MEPs call for strong and effective development and humanitarian aid funding in the EU budget


In a cross-party declaration, Members of the European Parliament have called on Member States to protect the development and humanitarian aid budgets in the next multi-annual financial framework of the EU (MFF). In comparison to the proposal of the Commission, the Ministers plan to cut the budgets for development and humanitarian aid. However, the Commission’s proposal should be the bare minimum of what is required. The financial and economic crisis does not legitimise the cutting of European development and humanitarian aid funding. These are an important and powerful instrument to support the world’s poorest.

A call from MEPs for strong and effective development and humanitarian aid funding in the Multi-annual Financial Framework (MFF)
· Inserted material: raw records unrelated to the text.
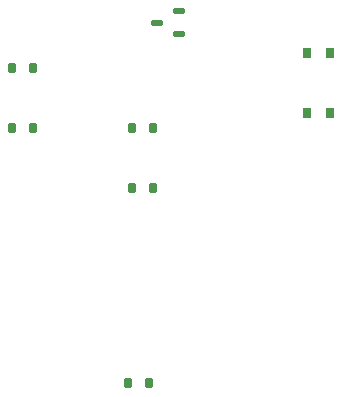
<source format=gtp>
G04 #@! TF.GenerationSoftware,KiCad,Pcbnew,6.0.1-79c1e3a40b~116~ubuntu20.04.1*
G04 #@! TF.CreationDate,2022-02-01T23:26:21-08:00*
G04 #@! TF.ProjectId,Laser_Tag,4c617365-725f-4546-9167-2e6b69636164,2-1-22*
G04 #@! TF.SameCoordinates,Original*
G04 #@! TF.FileFunction,Paste,Top*
G04 #@! TF.FilePolarity,Positive*
%FSLAX46Y46*%
G04 Gerber Fmt 4.6, Leading zero omitted, Abs format (unit mm)*
G04 Created by KiCad (PCBNEW 6.0.1-79c1e3a40b~116~ubuntu20.04.1) date 2022-02-01 23:26:21*
%MOMM*%
%LPD*%
G01*
G04 APERTURE LIST*
G04 Aperture macros list*
%AMRoundRect*
0 Rectangle with rounded corners*
0 $1 Rounding radius*
0 $2 $3 $4 $5 $6 $7 $8 $9 X,Y pos of 4 corners*
0 Add a 4 corners polygon primitive as box body*
4,1,4,$2,$3,$4,$5,$6,$7,$8,$9,$2,$3,0*
0 Add four circle primitives for the rounded corners*
1,1,$1+$1,$2,$3*
1,1,$1+$1,$4,$5*
1,1,$1+$1,$6,$7*
1,1,$1+$1,$8,$9*
0 Add four rect primitives between the rounded corners*
20,1,$1+$1,$2,$3,$4,$5,0*
20,1,$1+$1,$4,$5,$6,$7,0*
20,1,$1+$1,$6,$7,$8,$9,0*
20,1,$1+$1,$8,$9,$2,$3,0*%
G04 Aperture macros list end*
%ADD10RoundRect,0.050000X-0.250000X-0.385000X0.250000X-0.385000X0.250000X0.385000X-0.250000X0.385000X0*%
%ADD11RoundRect,0.045000X-0.262500X-0.375000X0.262500X-0.375000X0.262500X0.375000X-0.262500X0.375000X0*%
%ADD12RoundRect,0.045000X0.262500X0.375000X-0.262500X0.375000X-0.262500X-0.375000X0.262500X-0.375000X0*%
%ADD13RoundRect,0.000000X0.442500X0.180000X-0.442500X0.180000X-0.442500X-0.180000X0.442500X-0.180000X0*%
G04 APERTURE END LIST*
D10*
X129860000Y-95250000D03*
X131760000Y-95250000D03*
D11*
X104855000Y-91440000D03*
X106680000Y-91440000D03*
D12*
X116840000Y-101600000D03*
X115015000Y-101600000D03*
D13*
X119047500Y-88580000D03*
X119047500Y-86680000D03*
X117172500Y-87630000D03*
D10*
X129860000Y-90170000D03*
X131760000Y-90170000D03*
D12*
X116482500Y-118110000D03*
X114657500Y-118110000D03*
X106680000Y-96520000D03*
X104855000Y-96520000D03*
X116840000Y-96520000D03*
X115015000Y-96520000D03*
M02*

</source>
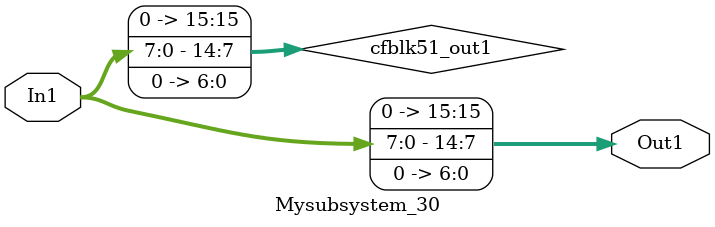
<source format=v>



`timescale 1 ns / 1 ns

module Mysubsystem_30
          (In1,
           Out1);


  input   [7:0] In1;  // uint8
  output  [15:0] Out1;  // ufix16_En7


  wire [15:0] cfblk51_out1;  // ufix16_En7


  assign cfblk51_out1 = {1'b0, {In1, 7'b0000000}};



  assign Out1 = cfblk51_out1;

endmodule  // Mysubsystem_30


</source>
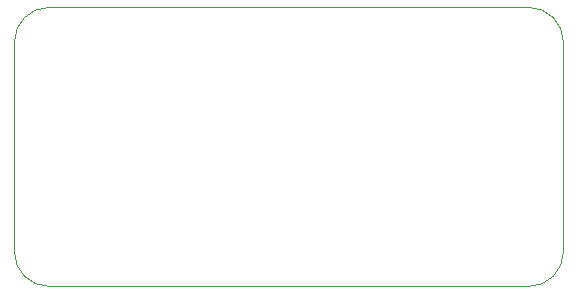
<source format=gbr>
%TF.GenerationSoftware,KiCad,Pcbnew,(6.0.5)*%
%TF.CreationDate,2022-05-22T23:21:51-04:00*%
%TF.ProjectId,controller,636f6e74-726f-46c6-9c65-722e6b696361,rev?*%
%TF.SameCoordinates,Original*%
%TF.FileFunction,Profile,NP*%
%FSLAX46Y46*%
G04 Gerber Fmt 4.6, Leading zero omitted, Abs format (unit mm)*
G04 Created by KiCad (PCBNEW (6.0.5)) date 2022-05-22 23:21:51*
%MOMM*%
%LPD*%
G01*
G04 APERTURE LIST*
%TA.AperFunction,Profile*%
%ADD10C,0.100000*%
%TD*%
G04 APERTURE END LIST*
D10*
X93980000Y-75819000D02*
G75*
G03*
X91059000Y-78740000I0J-2921000D01*
G01*
X91059000Y-96520000D02*
X91059000Y-78740000D01*
X134620000Y-99441000D02*
G75*
G03*
X137541000Y-96520000I0J2921000D01*
G01*
X91059000Y-96520000D02*
G75*
G03*
X93980000Y-99441000I2921000J0D01*
G01*
X137541000Y-78740000D02*
X137541000Y-96520000D01*
X134620000Y-99441000D02*
X93980000Y-99441000D01*
X93980000Y-75819000D02*
X134620000Y-75819000D01*
X137541000Y-78740000D02*
G75*
G03*
X134620000Y-75819000I-2921000J0D01*
G01*
M02*

</source>
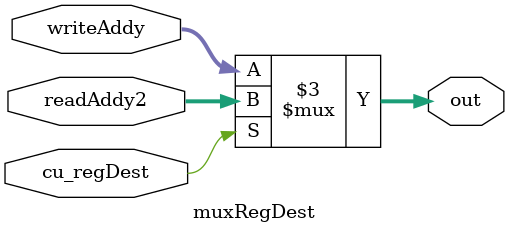
<source format=v>
module muxRegDest (readAddy2, writeAddy, out, cu_regDest);
  input cu_regDest;
  input [4:0] readAddy2;
  input [4:0] writeAddy;

  output reg [4:0] out;

  always @ ( * ) begin
    if(cu_regDest)
      out = readAddy2;
    else
      out = writeAddy;
  end
endmodule // muxRegDest

</source>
Development cooperation is one of the European Union’s greatest success stories. Between 2004 and 2009, it has helped more than 9 million children to go to primary school and provided 32 million people with access to clean water. The positive impact of EU aid is widely supported.  85% of people across the Union support EU development cooperation, despite the crisis.  EU development aid is also recognised for its efficiency, effectiveness and transparency by respected independent organisations such as the OECD. Together we have committed the EU to jointly spending 0.7% of our GNI for development cooperation by 2015.  Heads of state and ministers have repeatedly reconfirmed this commitment – most recently as part of the MFF agreement between EU leaders in February.  In order to reach the goal it is crucial to increase funding also at EU level, otherwise, repeating and repeating this promise makes it an empty shell. Development cooperation is also crucial for implementing the Lisbon Treaty goals of strengthening the EU as a global actor and the eradication of poverty worldwide. The EU is undeniably in economic crisis, but this does not justify cutting smart aid for the world’s poorest. Developing countries suffer disproportionally from climate change, hunger and the financial crisis. For many, EU development money is a matter of life and death. Any final agreement on the MFF should protect the valuable investment of development cooperation, which represents just 6% of the total budget but has a huge impact on the ground. Freezing the level of development spending would reduce our capacity to help millions of the world’s poorest lift themselves out of extreme poverty. We, the signatories of this declaration, reaffirm the European Parliament’s official position on the MFF from October 2012.  We consider the Commission proposal for the 11th EDF and for Heading 4 ‘Global Europe’ as the bare minimum of what is needed. Increased EU development assistance is a good investment and the key to keeping our collective promise of reaching the 0.7% target.